I’m social, outgoing, capable of connecting with people easily, but internally I’ve always felt slightly removed from everything around me. Like there’s a layer of glass between me and the rest of the world.
When I was younger, my dad spent most of his time in the basement smoking cigarettes. He would come home, walk past us, and disappear downstairs for hours. I understand him better now than I did then, but I think some part of that isolation imprinted onto me early.
I’ve realized as I get older that I retreat inward constantly. Time keeps moving, life keeps happening, and somehow I can still spend entire days trapped inside my own thoughts.
Sometimes I wonder if consciousness itself is the burden.
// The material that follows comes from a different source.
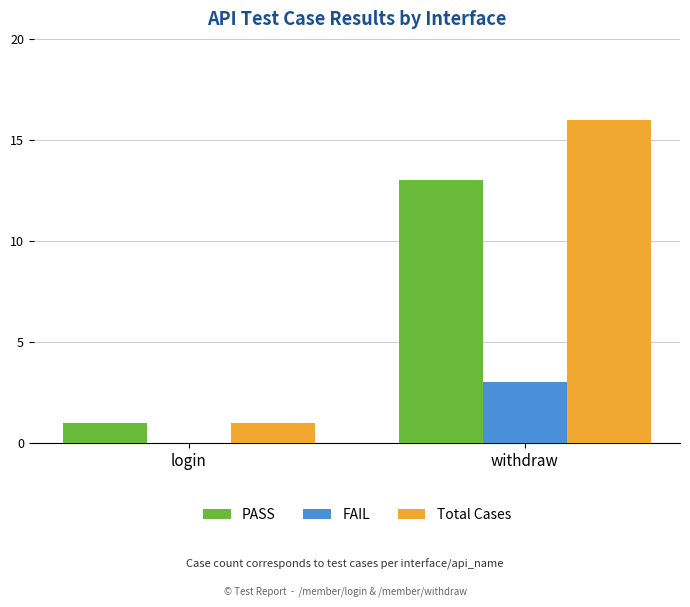

What is the sum of the Total Cases values at withdraw and login?

17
Not in a hopeless way, but in the sense that once you become deeply aware of yourself, your patterns, your mortality, your loneliness, your contradictions, it becomes difficult to participate in life as effortlessly as other people seem to.
I think a lot about perception. About how every single person who has ever met me probably carries a completely different version of me in their head. Some version I’ll never fully have access to or control.
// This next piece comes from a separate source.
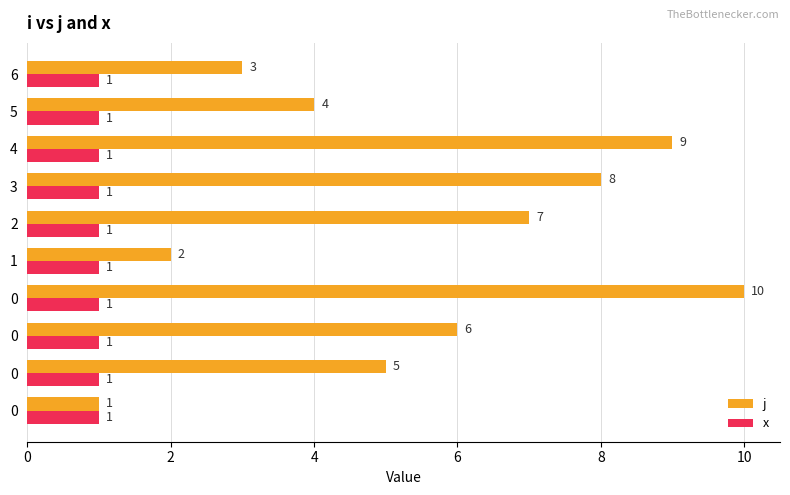

How many series are shown in this chart?

2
And despite understanding that intellectually, I still care. I still wonder what people think of me. Which feels both deeply human and completely irrational at the same time.
Lately, I’ve been trying to pull myself out of my own mind and back into my body. To stop analyzing life long enough to actually experience it.
Because I’ve noticed something uncomfortable: I know exactly what triggers my spirals, and sometimes I still revisit them anyway. Almost compulsively. Like there’s a part of me more attached to emotional familiarity than peace itself.
At the same time, I’ve also never felt more aware or more alive.
The older I get, the stranger existence feels to me. The fact that any of this exists at all. The fact that we wake up every day inside these temporary bodies, build identities around memories and desires, and collectively pretend we understand what’s happening here.
Sometimes I look at modern life and feel deeply disconnected from it. The constant consumption, distraction, performance, endless labor. People working constantly while time slips through their hands unnoticed.
It feels like we’ve built systems that keep people too exhausted to actually experience being alive.
And yet, despite all of this, I still feel hopeful.
Not because I think life is easy or inherently meaningful, but because I think meaning is something we create through attention, connection, curiosity, love, art, conversation, even suffering.
Some days life feels beautiful to me. Other days it feels unbearably heavy. Most days it feels like both at once.
I think what unsettles me most is how quickly the human mind can shift between awe and despair. Between gratitude and self-destruction. Between feeling deeply connected to existence and feeling completely detached from it.
Maybe that contradiction is part of being human.
I don’t really know.
I just know I can’t be the only person who feels this strange whiplash from being alive sometimes.